### Your instructions
Restate the records that follow word for word; no pictures should appear.

[Start of Attachment]

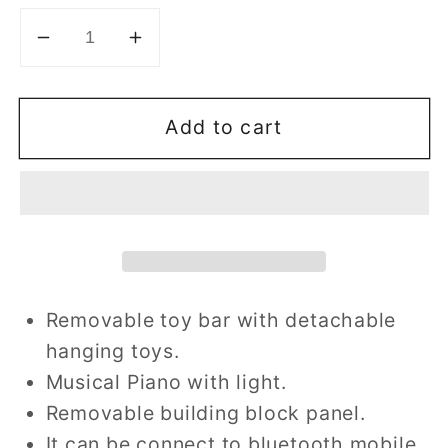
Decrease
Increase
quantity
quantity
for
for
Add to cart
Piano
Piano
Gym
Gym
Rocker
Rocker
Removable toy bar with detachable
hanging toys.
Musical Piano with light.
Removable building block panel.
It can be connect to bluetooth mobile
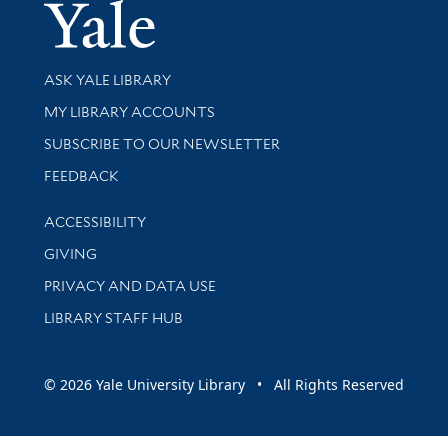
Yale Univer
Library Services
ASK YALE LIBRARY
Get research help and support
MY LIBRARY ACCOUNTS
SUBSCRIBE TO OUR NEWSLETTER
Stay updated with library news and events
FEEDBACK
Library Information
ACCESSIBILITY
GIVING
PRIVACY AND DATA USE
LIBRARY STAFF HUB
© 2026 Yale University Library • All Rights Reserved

[End of Attachment]

### Written reply
Decrease
Increase
quantity
quantity
for
for
Add to cart
Piano
Piano
Gym
Gym
Rocker
Rocker
Removable toy bar with detachable
hanging toys.
Musical Piano with light.
Removable building block panel.
It can be connect to bluetooth mobile
Yale Univer
Library Services
ASK YALE LIBRARY
Get research help and support
MY LIBRARY ACCOUNTS
SUBSCRIBE TO OUR NEWSLETTER
Stay updated with library news and events
FEEDBACK
Library Information
ACCESSIBILITY
GIVING
PRIVACY AND DATA USE
LIBRARY STAFF HUB
© 2026 Yale University Library • All Rights Reserved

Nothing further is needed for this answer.